Return exactly the lines of the records below, starting at the line that contains "X180088000Y-97670000D02*" and ending at the line that contains "X177548000Y-60840000D01*", with both of those lines kept.

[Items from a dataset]
= = = = =

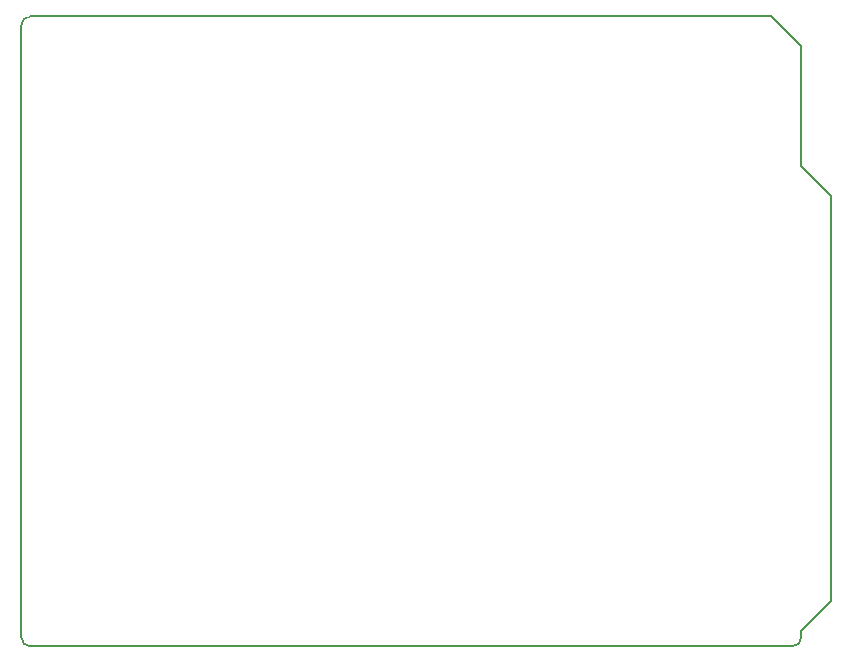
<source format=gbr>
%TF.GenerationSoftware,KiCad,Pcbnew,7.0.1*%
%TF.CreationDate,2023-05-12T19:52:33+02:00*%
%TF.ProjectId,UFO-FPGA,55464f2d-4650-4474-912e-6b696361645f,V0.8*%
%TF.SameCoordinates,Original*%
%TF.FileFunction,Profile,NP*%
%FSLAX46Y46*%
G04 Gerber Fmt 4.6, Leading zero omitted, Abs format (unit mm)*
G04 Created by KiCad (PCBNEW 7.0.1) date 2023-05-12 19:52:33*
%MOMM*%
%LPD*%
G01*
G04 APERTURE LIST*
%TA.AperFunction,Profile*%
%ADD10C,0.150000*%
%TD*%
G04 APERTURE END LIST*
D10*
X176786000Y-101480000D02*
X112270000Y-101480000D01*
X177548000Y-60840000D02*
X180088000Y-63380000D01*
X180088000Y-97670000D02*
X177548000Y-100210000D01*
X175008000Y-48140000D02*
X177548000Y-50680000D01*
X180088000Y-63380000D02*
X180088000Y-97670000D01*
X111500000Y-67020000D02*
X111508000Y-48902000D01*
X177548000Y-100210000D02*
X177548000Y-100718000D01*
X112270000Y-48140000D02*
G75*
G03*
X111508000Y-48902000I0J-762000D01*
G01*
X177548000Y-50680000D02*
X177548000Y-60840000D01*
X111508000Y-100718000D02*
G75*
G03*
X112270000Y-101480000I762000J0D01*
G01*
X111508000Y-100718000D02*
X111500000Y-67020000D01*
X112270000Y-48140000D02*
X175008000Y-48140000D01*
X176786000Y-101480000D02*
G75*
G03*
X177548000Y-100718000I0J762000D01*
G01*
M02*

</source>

= = = = =

* **REPLY**:
X180088000Y-97670000D02*
X177548000Y-100210000D01*
X175008000Y-48140000D02*
X177548000Y-50680000D01*
X180088000Y-63380000D02*
X180088000Y-97670000D01*
X111500000Y-67020000D02*
X111508000Y-48902000D01*
X177548000Y-100210000D02*
X177548000Y-100718000D01*
X112270000Y-48140000D02*
G75*
G03*
X111508000Y-48902000I0J-762000D01*
G01*
X177548000Y-50680000D02*
X177548000Y-60840000D01*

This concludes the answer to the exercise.